*Cuplikan Teks:*
Jakarta, Harian Umum- Klaim pemerintah bahwa 700 Warga negara Indonesia (WNI) bergabung dengan Islamic State of Iraq and Syria (ISIS) diduga tidak benar.
Pasalnya, pada 2016 lalu The Atlantic memberitakan bahwa WNI yang bergabung dengan ISIS hanya lebih dari 1 orang.
"Dalam beberapa hari terakhir, gemuruh ISIS telah mencapai negara dengan populasi Muslim terbesar di dunia. Pasukan keamanan Indonesia, negara dengan 200 juta Muslim, memburu pemimpin militan Santoso yang telah menyatakan kesetiaannya kepada ISIS," tulis media tersebut dalam berita berjudul 'ISIS in the World's Largest Muslim Country' dan dipublikasikan pada 3 Januari 2016, seperti dikutip harianumum.com, Minggu (10/6/2018).

*Data Ditampilkan:*
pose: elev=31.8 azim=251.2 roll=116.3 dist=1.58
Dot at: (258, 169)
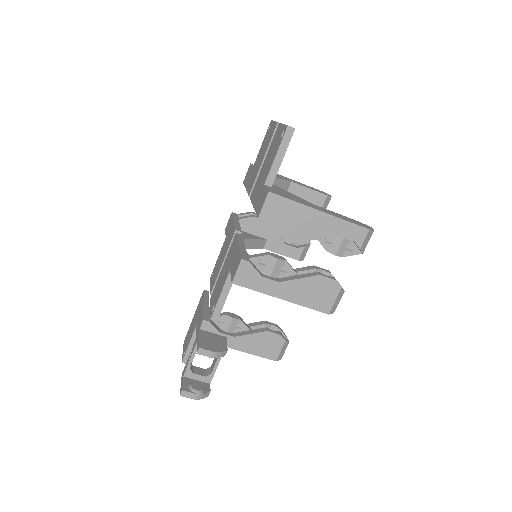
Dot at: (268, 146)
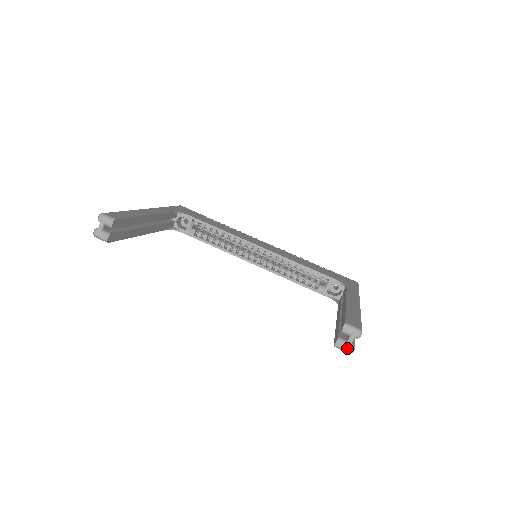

==

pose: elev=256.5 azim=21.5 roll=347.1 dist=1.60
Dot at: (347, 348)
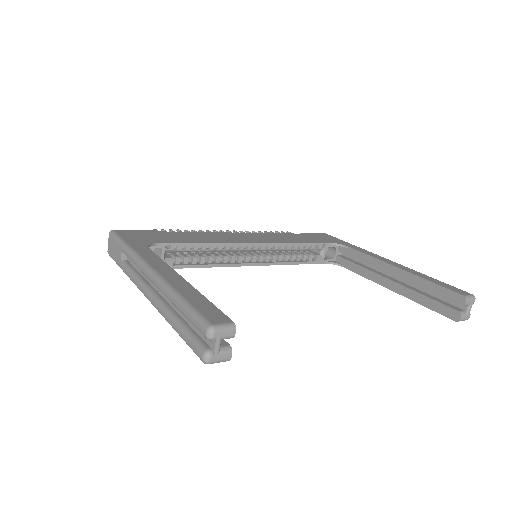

*Tujuan 1:*
Ambil dan tuliskan ulang tanpa perubahan semua baris entri, mulai dari baris yang memuat "pose: elev=31.8 azim=251.2" sampai ke baris yang memuat "Dot at: (268, 146)", termasuk kedua baris tersebut. Gambar tidak perlu disertakan dalam jawaban.
*Tujuan 2:*
Lanjutkan berita tentang jumlah WNI yang bergabung dengan ISIS, dimulai setelah kalimat terakhirnya.

*Jawaban Benar 1:*
pose: elev=31.8 azim=251.2 roll=116.3 dist=1.58
Dot at: (258, 169)
Dot at: (268, 146)

*Jawaban Benar 2:*
The Atlantic menyebut, Polisi Indonesia menangkap sejumlah orang yang diduga sebagai pendukung ISIS, sementara di sisi lain Jaksa Agung Australia mengingatkan bahwa ISIS bermaksud membangun "kekhalifahan" di negara kepulauan yang berada di kawasan Asia Tenggara ini.
Namun media ini menyebut, meski pada Juni 2014 hingga Desember 2015 jumlah pejuang asing yang bepergian ke Suriah dan Irak untuk bergabung dengan ISIS dan kelompok ekstremis lainnya diperkirakan mencapai dua kali lipat, namun yang berasal dari Indonesia relatif sedikit.
"Mengapa?" tanya media tersebut.
Padahal The Atlantic merinci, sejak Indonesia merdeka pada 1945, negara ini mengalami bagian dari gerakan terorisme dan jihad, karena pada 1949 Darul Islam (DI) menganggap Indonesia sebagai negara murtad, dan melakukan pemberontakan.
Pada 1950an dan awal 1960an, sebelum menjadi gerakan bawah tanah, gerakan Islam militan terpecah menjadi beberapa kelompok, dari Laskar Jihad yang memimpin kampanye anti-Kristen di seluruh Indonesia, hingga ke Jamaah Islamiyah yang menjadi pelaku bom Bali pada 2002.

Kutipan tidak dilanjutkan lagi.